— TASK BRIEF —
Write out nothing but the lines from the one containing "Table 2. Power" through the last line below, both included, and without the pictures.

— AVAILABLE DATA —
__________
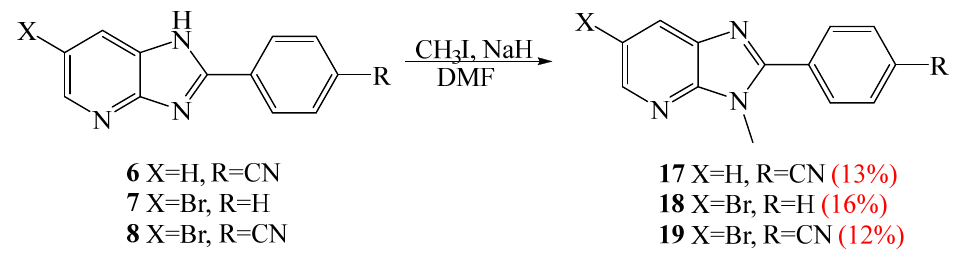
Table 1. In vitro antiproliferative activity against a broad panel of cancer cell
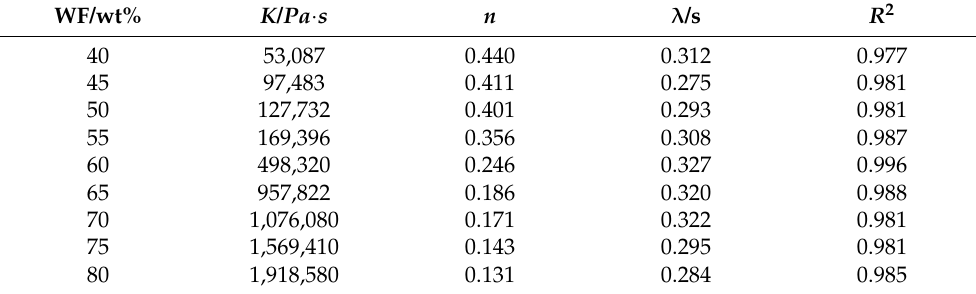
Table 2. Power law parameters of different WPC of the content of wood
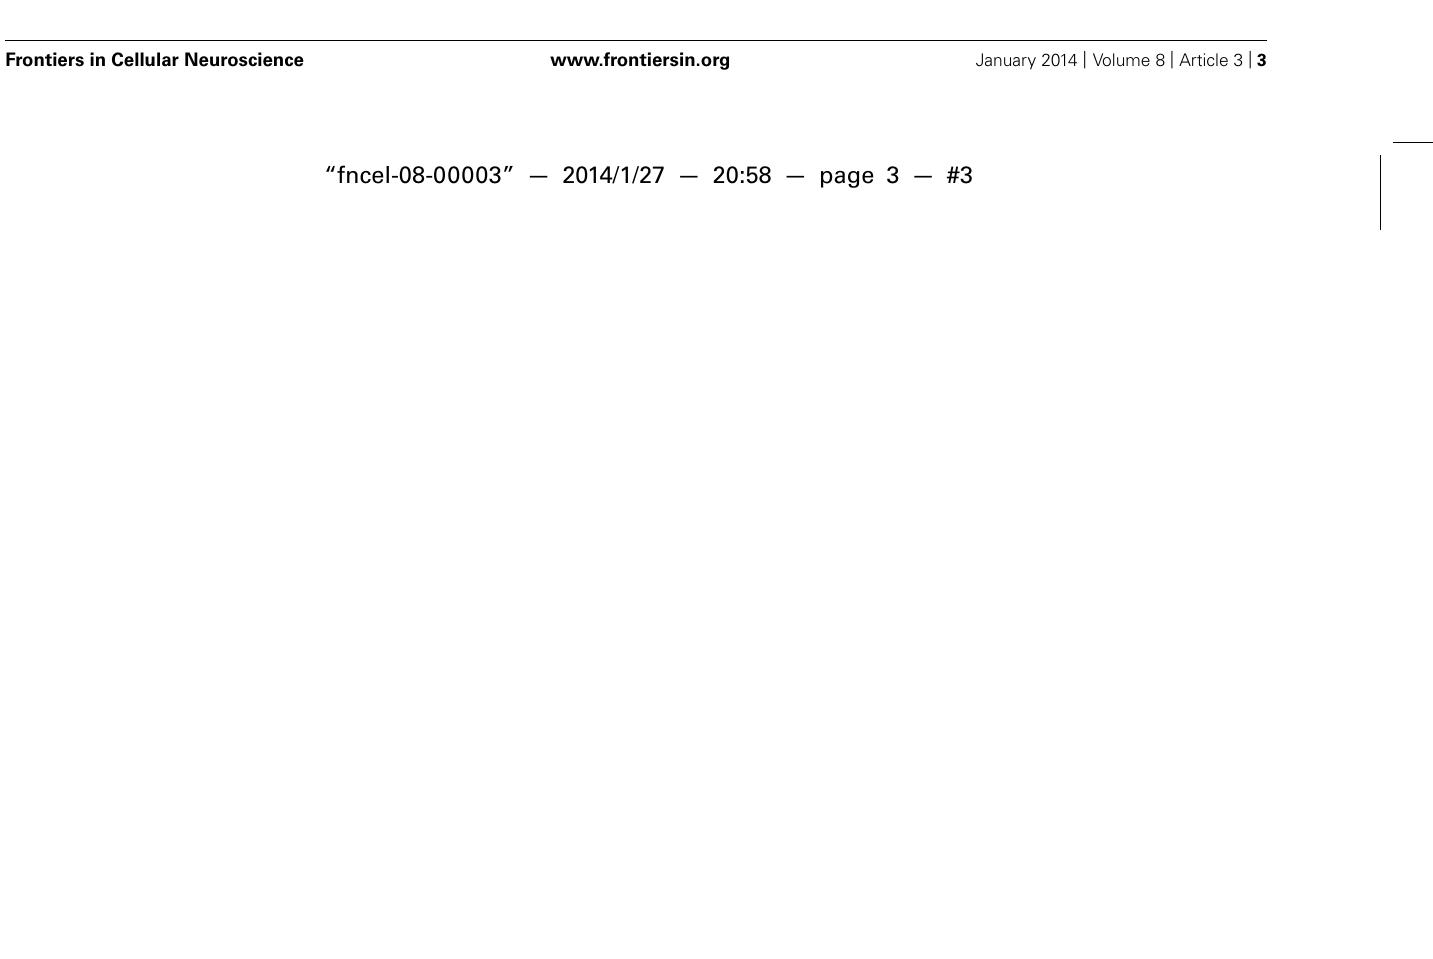
entire molecule (left panels) and the selected regions (right panels).The residues comprising the peptide segments fromV47–V61 and K326–N338 are presented in green; double arrows and numbers show average distances encompassing the ion entrance point.TheTable within the insets summarizes the ion radii of physiologically permeable ions through P2X4R and cadmium ions in hydrated and non-hydrated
__________
— OUTPUT FOR THIS EXERCISE —
Table 2. Power law parameters of different WPC of the content of wood
entire molecule (left panels) and the selected regions (right panels).The residues comprising the peptide segments fromV47–V61 and K326–N338 are presented in green; double arrows and numbers show average distances encompassing the ion entrance point.TheTable within the insets summarizes the ion radii of physiologically permeable ions through P2X4R and cadmium ions in hydrated and non-hydrated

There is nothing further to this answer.